== Extracted records
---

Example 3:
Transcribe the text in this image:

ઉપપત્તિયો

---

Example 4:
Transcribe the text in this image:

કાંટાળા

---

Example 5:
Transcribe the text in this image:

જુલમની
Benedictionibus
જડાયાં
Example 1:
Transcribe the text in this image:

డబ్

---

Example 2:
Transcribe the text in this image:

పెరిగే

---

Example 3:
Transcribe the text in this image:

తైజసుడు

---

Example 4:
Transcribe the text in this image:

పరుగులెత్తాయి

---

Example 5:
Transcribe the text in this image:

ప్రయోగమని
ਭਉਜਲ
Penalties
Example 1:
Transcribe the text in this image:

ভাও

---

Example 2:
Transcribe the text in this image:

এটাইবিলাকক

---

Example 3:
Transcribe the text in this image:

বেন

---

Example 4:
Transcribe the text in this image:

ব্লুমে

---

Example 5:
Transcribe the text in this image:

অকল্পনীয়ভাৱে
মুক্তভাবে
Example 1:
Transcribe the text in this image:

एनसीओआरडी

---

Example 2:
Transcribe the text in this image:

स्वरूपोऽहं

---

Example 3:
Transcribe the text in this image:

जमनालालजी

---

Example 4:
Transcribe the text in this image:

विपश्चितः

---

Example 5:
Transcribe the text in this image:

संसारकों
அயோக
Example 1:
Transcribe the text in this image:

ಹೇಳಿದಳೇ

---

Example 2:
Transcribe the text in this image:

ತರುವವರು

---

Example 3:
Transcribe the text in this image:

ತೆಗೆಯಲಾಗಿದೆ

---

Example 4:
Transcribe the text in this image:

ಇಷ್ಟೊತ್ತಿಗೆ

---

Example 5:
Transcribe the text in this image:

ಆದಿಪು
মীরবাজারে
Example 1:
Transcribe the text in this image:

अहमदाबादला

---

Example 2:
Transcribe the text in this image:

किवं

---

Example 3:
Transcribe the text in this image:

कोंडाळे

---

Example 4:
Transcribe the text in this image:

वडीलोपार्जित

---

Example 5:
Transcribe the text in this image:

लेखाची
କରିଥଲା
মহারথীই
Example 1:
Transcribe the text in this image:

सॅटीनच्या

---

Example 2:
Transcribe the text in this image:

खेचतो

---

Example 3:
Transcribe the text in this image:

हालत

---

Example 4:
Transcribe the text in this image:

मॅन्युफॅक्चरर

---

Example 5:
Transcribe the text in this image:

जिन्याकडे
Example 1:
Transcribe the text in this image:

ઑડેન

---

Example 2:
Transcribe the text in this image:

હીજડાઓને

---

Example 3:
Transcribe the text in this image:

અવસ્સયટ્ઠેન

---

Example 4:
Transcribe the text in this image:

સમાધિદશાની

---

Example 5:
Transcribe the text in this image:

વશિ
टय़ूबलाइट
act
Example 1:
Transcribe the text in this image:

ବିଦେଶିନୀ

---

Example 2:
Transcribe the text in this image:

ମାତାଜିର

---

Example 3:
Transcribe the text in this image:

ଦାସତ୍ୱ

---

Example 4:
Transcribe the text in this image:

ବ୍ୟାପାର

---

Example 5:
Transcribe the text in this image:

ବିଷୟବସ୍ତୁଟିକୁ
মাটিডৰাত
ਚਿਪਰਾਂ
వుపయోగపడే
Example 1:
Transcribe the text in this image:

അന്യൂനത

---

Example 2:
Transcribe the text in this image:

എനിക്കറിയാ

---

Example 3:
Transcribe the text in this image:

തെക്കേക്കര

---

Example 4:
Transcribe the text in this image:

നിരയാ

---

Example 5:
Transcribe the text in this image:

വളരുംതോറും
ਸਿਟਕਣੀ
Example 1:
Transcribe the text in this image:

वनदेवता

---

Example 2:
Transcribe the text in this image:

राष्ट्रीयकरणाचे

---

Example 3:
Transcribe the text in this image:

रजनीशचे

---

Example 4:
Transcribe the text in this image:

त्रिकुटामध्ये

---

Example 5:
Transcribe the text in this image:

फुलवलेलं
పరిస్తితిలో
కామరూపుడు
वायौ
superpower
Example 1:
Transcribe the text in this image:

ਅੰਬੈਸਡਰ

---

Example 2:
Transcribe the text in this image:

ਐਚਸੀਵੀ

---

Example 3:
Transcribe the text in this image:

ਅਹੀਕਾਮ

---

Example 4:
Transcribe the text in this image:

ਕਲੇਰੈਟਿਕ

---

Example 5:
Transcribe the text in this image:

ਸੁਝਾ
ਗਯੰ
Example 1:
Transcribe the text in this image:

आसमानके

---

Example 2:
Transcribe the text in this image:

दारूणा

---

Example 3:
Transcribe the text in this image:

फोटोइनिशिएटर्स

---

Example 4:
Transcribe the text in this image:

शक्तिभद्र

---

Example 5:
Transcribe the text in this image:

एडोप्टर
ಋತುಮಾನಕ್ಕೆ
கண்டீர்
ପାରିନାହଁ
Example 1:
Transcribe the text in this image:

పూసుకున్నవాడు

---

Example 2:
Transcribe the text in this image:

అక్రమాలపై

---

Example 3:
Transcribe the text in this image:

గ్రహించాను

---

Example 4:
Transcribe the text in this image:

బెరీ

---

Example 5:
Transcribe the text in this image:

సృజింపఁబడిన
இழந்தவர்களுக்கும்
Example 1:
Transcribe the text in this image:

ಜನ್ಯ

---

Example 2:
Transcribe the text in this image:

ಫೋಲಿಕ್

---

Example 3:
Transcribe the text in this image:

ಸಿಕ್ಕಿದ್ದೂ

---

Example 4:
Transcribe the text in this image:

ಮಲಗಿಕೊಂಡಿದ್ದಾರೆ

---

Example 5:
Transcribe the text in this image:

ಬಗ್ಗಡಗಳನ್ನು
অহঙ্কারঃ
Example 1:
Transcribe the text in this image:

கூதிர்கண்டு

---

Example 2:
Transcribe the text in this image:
====
**Instructions for the task**
Return the entries above in full and exactly as written.

**Result of this task**
---

Example 3:
Transcribe the text in this image:

ઉપપત્તિયો

---

Example 4:
Transcribe the text in this image:

કાંટાળા

---

Example 5:
Transcribe the text in this image:

જુલમની
Benedictionibus
જડાયાં
Example 1:
Transcribe the text in this image:

డబ్

---

Example 2:
Transcribe the text in this image:

పెరిగే

---

Example 3:
Transcribe the text in this image:

తైజసుడు

---

Example 4:
Transcribe the text in this image:

పరుగులెత్తాయి

---

Example 5:
Transcribe the text in this image:

ప్రయోగమని
ਭਉਜਲ
Penalties
Example 1:
Transcribe the text in this image:

ভাও

---

Example 2:
Transcribe the text in this image:

এটাইবিলাকক

---

Example 3:
Transcribe the text in this image:

বেন

---

Example 4:
Transcribe the text in this image:

ব্লুমে

---

Example 5:
Transcribe the text in this image:

অকল্পনীয়ভাৱে
মুক্তভাবে
Example 1:
Transcribe the text in this image:

एनसीओआरडी

---

Example 2:
Transcribe the text in this image:

स्वरूपोऽहं

---

Example 3:
Transcribe the text in this image:

जमनालालजी

---

Example 4:
Transcribe the text in this image:

विपश्चितः

---

Example 5:
Transcribe the text in this image:

संसारकों
அயோக
Example 1:
Transcribe the text in this image:

ಹೇಳಿದಳೇ

---

Example 2:
Transcribe the text in this image:

ತರುವವರು

---

Example 3:
Transcribe the text in this image:

ತೆಗೆಯಲಾಗಿದೆ

---

Example 4:
Transcribe the text in this image:

ಇಷ್ಟೊತ್ತಿಗೆ

---

Example 5:
Transcribe the text in this image:

ಆದಿಪು
মীরবাজারে
Example 1:
Transcribe the text in this image:

अहमदाबादला

---

Example 2:
Transcribe the text in this image:

किवं

---

Example 3:
Transcribe the text in this image:

कोंडाळे

---

Example 4:
Transcribe the text in this image:

वडीलोपार्जित

---

Example 5:
Transcribe the text in this image:

लेखाची
କରିଥଲା
মহারথীই
Example 1:
Transcribe the text in this image:

सॅटीनच्या

---

Example 2:
Transcribe the text in this image:

खेचतो

---

Example 3:
Transcribe the text in this image:

हालत

---

Example 4:
Transcribe the text in this image:

मॅन्युफॅक्चरर

---

Example 5:
Transcribe the text in this image:

जिन्याकडे
Example 1:
Transcribe the text in this image:

ઑડેન

---

Example 2:
Transcribe the text in this image:

હીજડાઓને

---

Example 3:
Transcribe the text in this image:

અવસ્સયટ્ઠેન

---

Example 4:
Transcribe the text in this image:

સમાધિદશાની

---

Example 5:
Transcribe the text in this image:

વશિ
टय़ूबलाइट
act
Example 1:
Transcribe the text in this image:

ବିଦେଶିନୀ

---

Example 2:
Transcribe the text in this image:

ମାତାଜିର

---

Example 3:
Transcribe the text in this image:

ଦାସତ୍ୱ

---

Example 4:
Transcribe the text in this image:

ବ୍ୟାପାର

---

Example 5:
Transcribe the text in this image:

ବିଷୟବସ୍ତୁଟିକୁ
মাটিডৰাত
ਚਿਪਰਾਂ
వుపయోగపడే
Example 1:
Transcribe the text in this image:

അന്യൂനത

---

Example 2:
Transcribe the text in this image:

എനിക്കറിയാ

---

Example 3:
Transcribe the text in this image:

തെക്കേക്കര

---

Example 4:
Transcribe the text in this image:

നിരയാ

---

Example 5:
Transcribe the text in this image:

വളരുംതോറും
ਸਿਟਕਣੀ
Example 1:
Transcribe the text in this image:

वनदेवता

---

Example 2:
Transcribe the text in this image:

राष्ट्रीयकरणाचे

---

Example 3:
Transcribe the text in this image:

रजनीशचे

---

Example 4:
Transcribe the text in this image:

त्रिकुटामध्ये

---

Example 5:
Transcribe the text in this image:

फुलवलेलं
పరిస్తితిలో
కామరూపుడు
वायौ
superpower
Example 1:
Transcribe the text in this image:

ਅੰਬੈਸਡਰ

---

Example 2:
Transcribe the text in this image:

ਐਚਸੀਵੀ

---

Example 3:
Transcribe the text in this image:

ਅਹੀਕਾਮ

---

Example 4:
Transcribe the text in this image:

ਕਲੇਰੈਟਿਕ

---

Example 5:
Transcribe the text in this image:

ਸੁਝਾ
ਗਯੰ
Example 1:
Transcribe the text in this image:

आसमानके

---

Example 2:
Transcribe the text in this image:

दारूणा

---

Example 3:
Transcribe the text in this image:

फोटोइनिशिएटर्स

---

Example 4:
Transcribe the text in this image:

शक्तिभद्र

---

Example 5:
Transcribe the text in this image:

एडोप्टर
ಋತುಮಾನಕ್ಕೆ
கண்டீர்
ପାରିନାହଁ
Example 1:
Transcribe the text in this image:

పూసుకున్నవాడు

---

Example 2:
Transcribe the text in this image:

అక్రమాలపై

---

Example 3:
Transcribe the text in this image:

గ్రహించాను

---

Example 4:
Transcribe the text in this image:

బెరీ

---

Example 5:
Transcribe the text in this image:

సృజింపఁబడిన
இழந்தவர்களுக்கும்
Example 1:
Transcribe the text in this image:

ಜನ್ಯ

---

Example 2:
Transcribe the text in this image:

ಫೋಲಿಕ್

---

Example 3:
Transcribe the text in this image:

ಸಿಕ್ಕಿದ್ದೂ

---

Example 4:
Transcribe the text in this image:

ಮಲಗಿಕೊಂಡಿದ್ದಾರೆ

---

Example 5:
Transcribe the text in this image:

ಬಗ್ಗಡಗಳನ್ನು
অহঙ্কারঃ
Example 1:
Transcribe the text in this image:

கூதிர்கண்டு

---

Example 2:
Transcribe the text in this image:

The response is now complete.